- _Stated goal 1_
In the math excerpt, what does the dagger notation applied to G stand for?
- _Stated goal 2_
Replace "phylum" with "division" in the part of the entries that opens with their first line and closes with the line containing "common name: Skovfirben", keeping everything else unchanged. Give back only those lines.

- _Document extract_
The notation \(\mathbf{{G}}^\dagger \) stands for the Moore–Penrose inverse of \(\mathbf{{G}}\). We use \({\mathscr {C}}_{ol}\mathbf{{G}}\) to denote the column space of \(\mathbf{{G}}\), then the dual feasible space \({\mathscr {S}}_c\) can be defined by

$$\begin{aligned} {\mathscr {S}}_c = \{ {\varvec{\varsigma }}= \{ {\varvec{\sigma }}, {\lambda }) \in {\mathscr {S}}_a | \;\; {{\varvec{\tau }}}({\varvec{\varsigma }}) \in {\mathscr {C}}_{ol} \mathbf{{G}}({\varvec{\varsigma }}) \}. \end{aligned}$$

Now, consider the derivative of \({P}^d\), we first have

$$\begin{aligned} {U}^{\varLambda }({\varvec{\varsigma }}) = -\frac{1}{2}\langle \mathbf{{G}}^\dagger ({\varvec{\varsigma }}) {{\varvec{\tau }}}({\varvec{\varsigma }}) , \; {{\varvec{\tau }}}({\varvec{\varsigma }}) \rangle -\langle d,\ {\sigma }\rangle - \langle e,\ {\lambda }\rangle . \end{aligned}$$

It follows that

$$\begin{aligned} \nabla _{{\sigma }_k} { U}^{\varLambda }= \frac{1}{2}\langle \mathbf{{G}}^\dagger ({\varvec{\varsigma }}){{\varvec{\tau }}}({\varvec{\varsigma }}),{{B}_k} \mathbf{{G}}^\dagger ({\varvec{\varsigma }}){{\varvec{\tau }}}({\varvec{\varsigma }})\rangle +\langle b_k,\mathbf{{G}}^\dagger ({\varvec{\varsigma }}) {{\varvec{\tau }}}({\varvec{\varsigma }})\rangle -d_k,\quad k=1,2,\cdots ,p \end{aligned}$$
(10)

and

$$\begin{aligned} \nabla _{{\lambda }_s} { U}^{\varLambda }= \frac{1}{2}\langle \mathbf{{G}}^\dagger ({\varvec{\varsigma }}){{\varvec{\tau }}}({\varvec{\varsigma }}),{C_s} \mathbf{{G}}^\dagger ({\varvec{\varsigma }}){{\varvec{\tau }}}({\varvec{\varsigma }})\rangle +\langle c_s,\mathbf{{G}}^\dagger ({\varvec{\varsigma }}) {{\varvec{\tau }}}({\varvec{\varsigma }})\rangle -e_s,\quad s=1,2,\cdots ,q. \end{aligned}$$
(11)

- _Material_
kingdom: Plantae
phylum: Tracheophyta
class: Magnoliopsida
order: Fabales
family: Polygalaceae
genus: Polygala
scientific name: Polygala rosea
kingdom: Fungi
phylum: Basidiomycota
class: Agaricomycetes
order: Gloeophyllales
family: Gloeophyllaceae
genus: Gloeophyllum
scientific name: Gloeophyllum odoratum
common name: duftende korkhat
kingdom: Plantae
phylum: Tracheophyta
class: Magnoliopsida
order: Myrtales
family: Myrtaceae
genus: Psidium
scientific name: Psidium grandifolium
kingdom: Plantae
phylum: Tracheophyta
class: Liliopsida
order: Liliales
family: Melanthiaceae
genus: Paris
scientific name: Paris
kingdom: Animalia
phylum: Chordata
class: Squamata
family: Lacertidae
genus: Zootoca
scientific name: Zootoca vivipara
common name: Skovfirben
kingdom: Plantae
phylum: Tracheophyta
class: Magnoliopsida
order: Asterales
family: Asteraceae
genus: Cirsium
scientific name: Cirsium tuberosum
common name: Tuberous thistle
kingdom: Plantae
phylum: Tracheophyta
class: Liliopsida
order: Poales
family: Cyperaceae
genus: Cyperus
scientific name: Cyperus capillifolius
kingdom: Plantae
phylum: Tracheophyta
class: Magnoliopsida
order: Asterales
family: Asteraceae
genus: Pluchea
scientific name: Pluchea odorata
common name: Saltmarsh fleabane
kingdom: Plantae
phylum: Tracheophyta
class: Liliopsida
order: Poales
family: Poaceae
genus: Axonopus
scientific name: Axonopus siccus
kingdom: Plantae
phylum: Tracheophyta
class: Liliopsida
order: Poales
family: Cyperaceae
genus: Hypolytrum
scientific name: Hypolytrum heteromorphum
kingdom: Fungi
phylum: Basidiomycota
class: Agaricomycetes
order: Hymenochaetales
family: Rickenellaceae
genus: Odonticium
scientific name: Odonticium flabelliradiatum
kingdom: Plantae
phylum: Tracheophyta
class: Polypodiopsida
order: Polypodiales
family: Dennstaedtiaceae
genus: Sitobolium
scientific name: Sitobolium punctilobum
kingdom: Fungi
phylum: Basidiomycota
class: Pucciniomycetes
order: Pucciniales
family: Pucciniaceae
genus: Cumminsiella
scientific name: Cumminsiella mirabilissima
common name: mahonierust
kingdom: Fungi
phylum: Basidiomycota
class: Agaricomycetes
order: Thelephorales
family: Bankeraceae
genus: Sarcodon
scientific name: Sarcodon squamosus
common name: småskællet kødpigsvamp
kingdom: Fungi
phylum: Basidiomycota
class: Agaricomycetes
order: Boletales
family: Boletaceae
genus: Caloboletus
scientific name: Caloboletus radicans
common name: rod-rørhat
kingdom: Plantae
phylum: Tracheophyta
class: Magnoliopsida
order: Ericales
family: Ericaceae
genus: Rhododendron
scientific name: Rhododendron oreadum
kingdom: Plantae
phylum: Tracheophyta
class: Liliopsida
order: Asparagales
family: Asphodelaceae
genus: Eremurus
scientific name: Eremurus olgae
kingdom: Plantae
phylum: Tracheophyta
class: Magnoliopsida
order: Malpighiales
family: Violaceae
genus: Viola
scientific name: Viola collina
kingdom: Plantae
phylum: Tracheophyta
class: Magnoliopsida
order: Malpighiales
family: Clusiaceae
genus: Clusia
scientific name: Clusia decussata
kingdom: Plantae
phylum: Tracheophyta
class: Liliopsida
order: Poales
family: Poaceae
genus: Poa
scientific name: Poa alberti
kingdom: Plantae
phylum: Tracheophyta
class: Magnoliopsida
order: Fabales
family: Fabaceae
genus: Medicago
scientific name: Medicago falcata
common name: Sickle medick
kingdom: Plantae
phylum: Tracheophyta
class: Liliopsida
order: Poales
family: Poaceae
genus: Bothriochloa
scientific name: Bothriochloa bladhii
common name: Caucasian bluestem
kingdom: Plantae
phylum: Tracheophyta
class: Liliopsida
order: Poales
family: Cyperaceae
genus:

- _Correct output 1_
The Moore–Penrose inverse of G.

- _Correct output 2_
kingdom: Plantae
division: Tracheophyta
class: Magnoliopsida
order: Fabales
family: Polygalaceae
genus: Polygala
scientific name: Polygala rosea
kingdom: Fungi
division: Basidiomycota
class: Agaricomycetes
order: Gloeophyllales
family: Gloeophyllaceae
genus: Gloeophyllum
scientific name: Gloeophyllum odoratum
common name: duftende korkhat
kingdom: Plantae
division: Tracheophyta
class: Magnoliopsida
order: Myrtales
family: Myrtaceae
genus: Psidium
scientific name: Psidium grandifolium
kingdom: Plantae
division: Tracheophyta
class: Liliopsida
order: Liliales
family: Melanthiaceae
genus: Paris
scientific name: Paris
kingdom: Animalia
division: Chordata
class: Squamata
family: Lacertidae
genus: Zootoca
scientific name: Zootoca vivipara
common name: Skovfirben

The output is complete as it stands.